I think this speaks to the fundamental misunderstanding that so many have about ChatGPT — it is not a discovery tool, nor is it meant to provide information. As I wrote a few weeks ago, it is a word prediction machine:
Or as author Neil Gaiman recently put it, ChatGPT doesn’t give you information, it gives you information shaped sentences. When you ask it to describe original research, it gives you a set of words that look like what people’s answers to that question would be, not an actual answer to the question.

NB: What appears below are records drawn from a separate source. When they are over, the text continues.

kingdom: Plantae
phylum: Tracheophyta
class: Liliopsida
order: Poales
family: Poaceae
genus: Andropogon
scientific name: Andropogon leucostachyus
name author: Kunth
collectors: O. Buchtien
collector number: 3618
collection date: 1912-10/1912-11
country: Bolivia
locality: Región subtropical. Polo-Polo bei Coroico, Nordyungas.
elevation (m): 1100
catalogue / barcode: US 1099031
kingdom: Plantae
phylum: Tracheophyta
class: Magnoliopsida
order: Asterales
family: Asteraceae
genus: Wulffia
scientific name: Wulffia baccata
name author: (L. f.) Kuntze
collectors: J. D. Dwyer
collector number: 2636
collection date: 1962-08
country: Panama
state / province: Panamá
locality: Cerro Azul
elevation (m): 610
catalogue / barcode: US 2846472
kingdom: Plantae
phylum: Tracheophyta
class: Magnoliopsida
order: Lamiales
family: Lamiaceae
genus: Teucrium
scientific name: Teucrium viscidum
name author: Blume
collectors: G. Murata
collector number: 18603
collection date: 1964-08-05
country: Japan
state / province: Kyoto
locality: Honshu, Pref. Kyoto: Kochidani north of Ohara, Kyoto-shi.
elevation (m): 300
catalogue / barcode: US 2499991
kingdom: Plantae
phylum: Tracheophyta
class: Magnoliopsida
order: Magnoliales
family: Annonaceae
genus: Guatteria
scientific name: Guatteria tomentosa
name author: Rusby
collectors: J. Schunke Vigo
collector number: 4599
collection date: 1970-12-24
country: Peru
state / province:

The same goes for references — what you’re getting is not a set of references, but a set of the sorts of words that would be in an answer to that question.
Which is why its value is, as Avi points, out, more about writing and shaping information that already exists, rather than discovering that information or synthesizing new information.
Yes, I get that.
I have not seen a way to apply ChatGPT only to information that I provide, though.
Ask it a question, it tells you something, but you can not trust it.
I suppose if you could give it a corpus of knowledge and tell it to write an engaging narrative that encompasses that knowledge, and nothing else, that would be great, but it looks to me like the essence of the thing is the statistical model that arose from its training, and that will always intrude on the content of its output.
It is not a truth-dependent or reliability-checking writing and shaping machine – that isn’t at the core of its functionality.
We had a post recently that looked at the use of ChatGPT for writing research summaries:
But my take on it is that it’s a useful tool for speeding up some processes in areas where you have strong knowledge and can double check its work. Not so great in an area where you might not be able to catch introduced errors.
Yes, I agree with David that GPT should mainly be used in cases whereby authors have the ability to oversee and do quality control on the outputs. My fundamental assumption is that most scientists can make these judgment calls when it comes to their own line of research and should never rely on outputs blindly. One of the reasons I wrote this in the first place is that I didn’t think the publishers had made this distinction clear enough.
Not so great in an area where you might not be able to catch introduced errors.
Like the student assignments many of us are now receiving.
Are you saying that professors are unable to detect falsehoods in the writing they receive from students? Should you be teaching something you don’t know well enough to determine fact from fiction? Yes, there are other issues that teachers have with these technologies writing papers rather than their students doing so, but one would hope that recognizing blatantly false information is not one of them (and is actually an advantage, for now, in catching these cheaters).
Writing is fundamental to all aspects of science and should not be handed over to a machine. Writing and rewriting and editing papers not only allows for mistakes and insights to be found in the work, but it provides needed writing experience for grants and other writings crucial to the scientific process (lab notes, presentations, …). One of the most important ethical considerations with a publishing research–an author must be a significant contributor to the research–is glossed over with the comment that in practice this isn’t always the case. Absolutely true, but we don’t stop striving to keep that rigour because of some bad apples. Also, it is well acknowledged that there are inequities around English as the dominate scientific language, but machine writing does not address the fundamental issues and that’s what we should be spending resources on, not making tech companies richer while they destroy the planet.
I guess it begs the question: should writing be such a critical part of the scientific process? if so, why?